On Tue, May 28, 2024 at 05:13:04PM +0800, Gao Xiang wrote:
Hi Christian,
On 2024/5/28 16:43, Christian Brauner wrote:
On Tue, May 28, 2024 at 12:02:46PM +0800, Gao Xiang wrote:
On 2024/5/28 11:08, Jingbo Xu wrote:
On 5/28/24 10:45 AM, Jingbo Xu wrote:
On 5/27/24 11:16 PM, Miklos Szeredi wrote:
On Fri, 24 May 2024 at 08:40, Jingbo Xu <jefflexu@xxxxxxxxxxxxxxxxx> wrote:
3. I don't know if a kernel based recovery mechanism is welcome on the
community side. Any comment is welcome. Thanks!
I'd prefer something external to fuse.
Okay, understood.
Maybe a kernel based fdstore (lifetime connected to that of the
container) would a useful service more generally?
Yeah I indeed had considered this, but I'm afraid VFS guys would be
concerned about why we do this on kernel side rather than in user space.
Just from my own perspective, even if it's in FUSE, the concern is
almost the same.
I wonder if on-demand cachefiles can keep fds too in the future
(thus e.g. daemonless feature could even be implemented entirely
with kernel fdstore) but it still has the same concern or it's
a source of duplication.
Thanks,
Gao Xiang
I'm not sure what the VFS guys think about this and if the kernel side
shall care about this.
Fwiw, I'm not convinced and I think that's a big can of worms security
wise and semantics wise. I have discussed whether a kernel-side fdstore
would be something that systemd would use if available multiple times
and they wouldn't use it because it provides them with no benefits over
having it in userspace.
As far as I know, currently there are approximately two ways to do
failover mechanisms in kernel.
The first model much like a fuse-like model: in this mode, we should
keep and pass fd to maintain the active state. And currently,
userspace should be responsible for the permission/security issues
when doing something like passing fds.
The second model is like one device-one instance model, for example
ublk (If I understand correctly): each active instance (/dev/ublkbX)
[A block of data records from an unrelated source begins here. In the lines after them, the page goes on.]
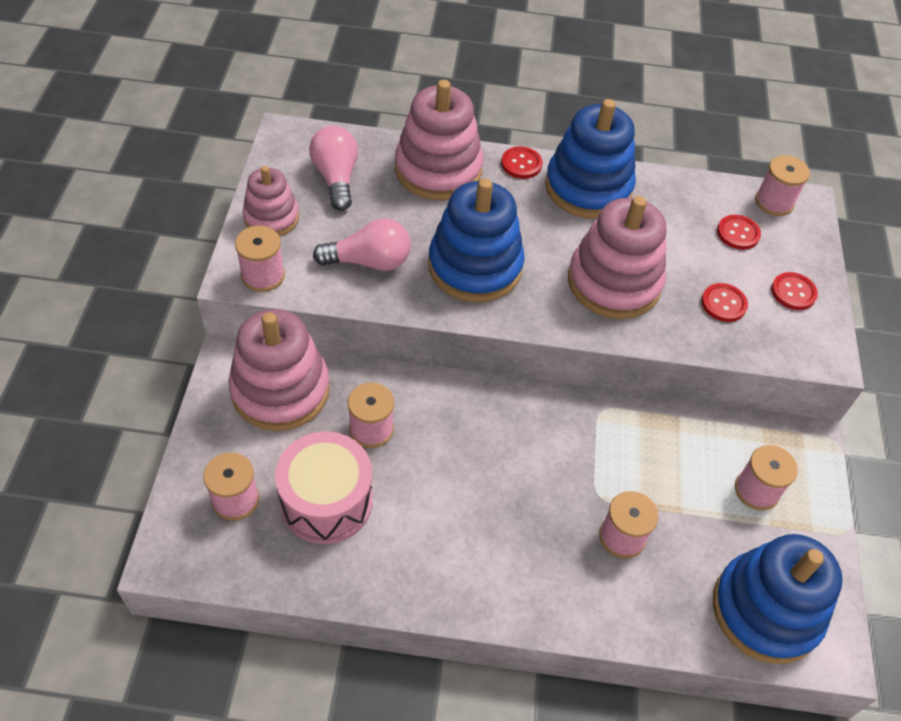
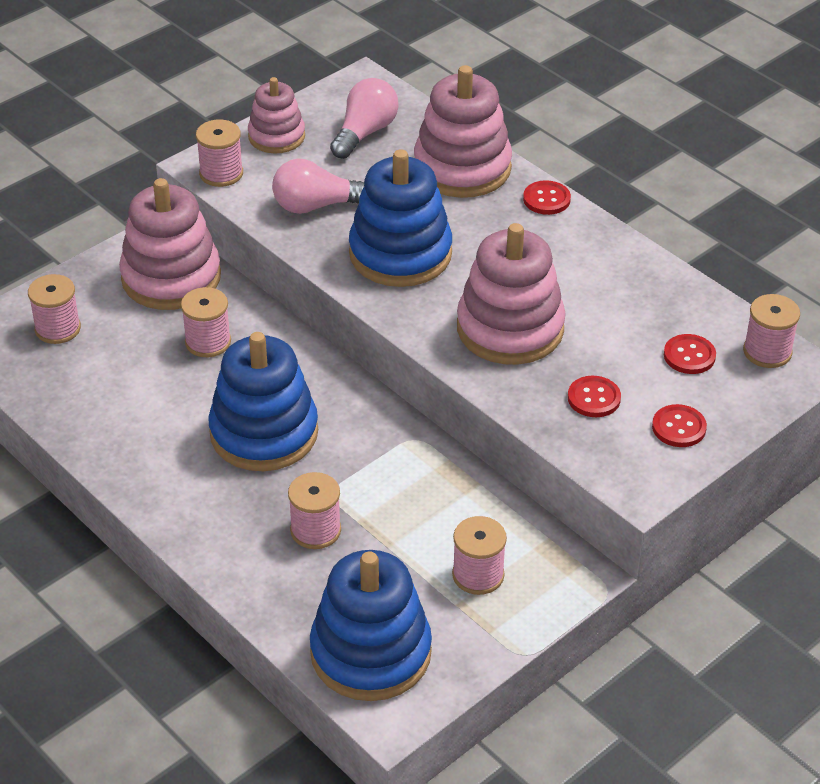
camera: 45 degrees right, 10 degrees down
(326, 501) = (119, 368): pink drum -> none
(369, 261) = (316, 206): pink light bulb -> pink light bulb turned 135 degrees clockwise
(588, 188) = (586, 248): blue stacking toy -> blue stacking toy (264, 433)

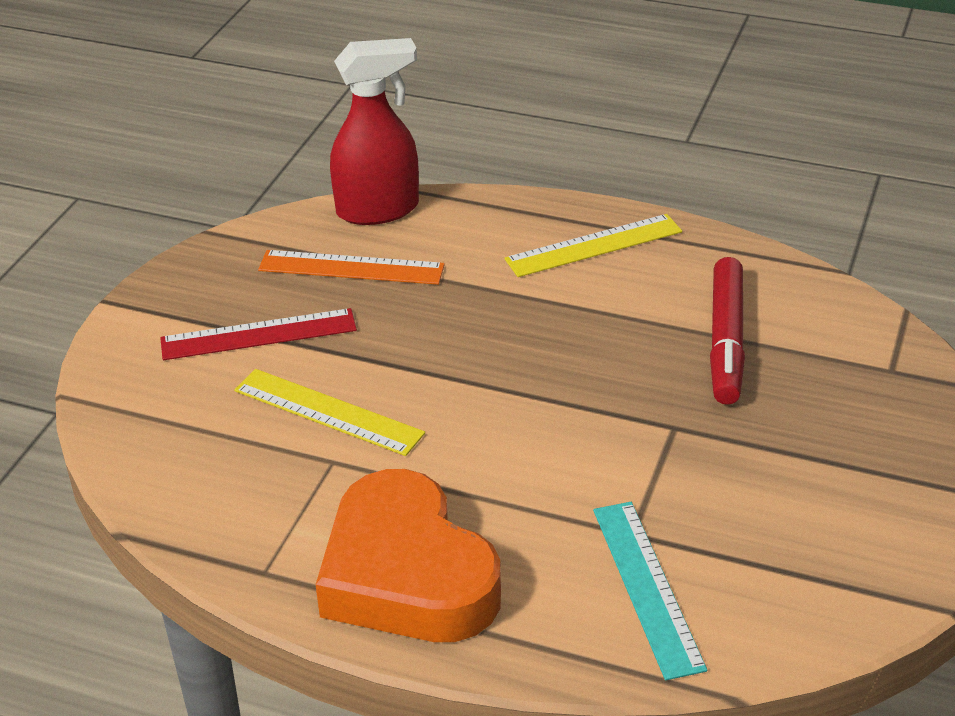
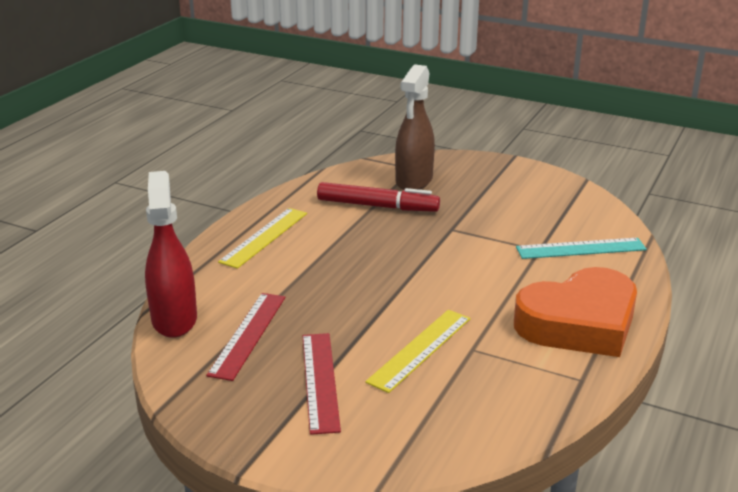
camera: 85 degrees left, 10 degrees down
(351, 268) = (248, 335): orange ruler -> red ruler
(594, 246) = (264, 237): yellow ruler -> yellow ruler turned 45 degrees clockwise
(836, 374) = (414, 181): none -> brown spray bottle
has their own unique control device (/dev/ublkcX). Users could
assign/change DAC/MAC for each control device. And failover
recovery just needs to reopen the control device with proper
permission and do recovery.
So just my own thought, kernel-side fdstore pseudo filesystem may
provide a DAC/MAC mechanism for the first model. That is a much
cleaner way than doing some similar thing independently in each
subsystem which may need DAC/MAC-like mechanism. But that is
just my own thought.
The failover mechanism for /dev/ublkcX could easily be implemented using
the fdstore. The fact that they rolled their own thing is orthogonal to
this imho. Implementing retrieval policies like this in the kernel is
slowly advancing into /proc/$pid/fd/ levels of complexity. That's all
better handled with appropriate policies in userspace. And cachefilesd
can similarly just stash their fds in the fdstore.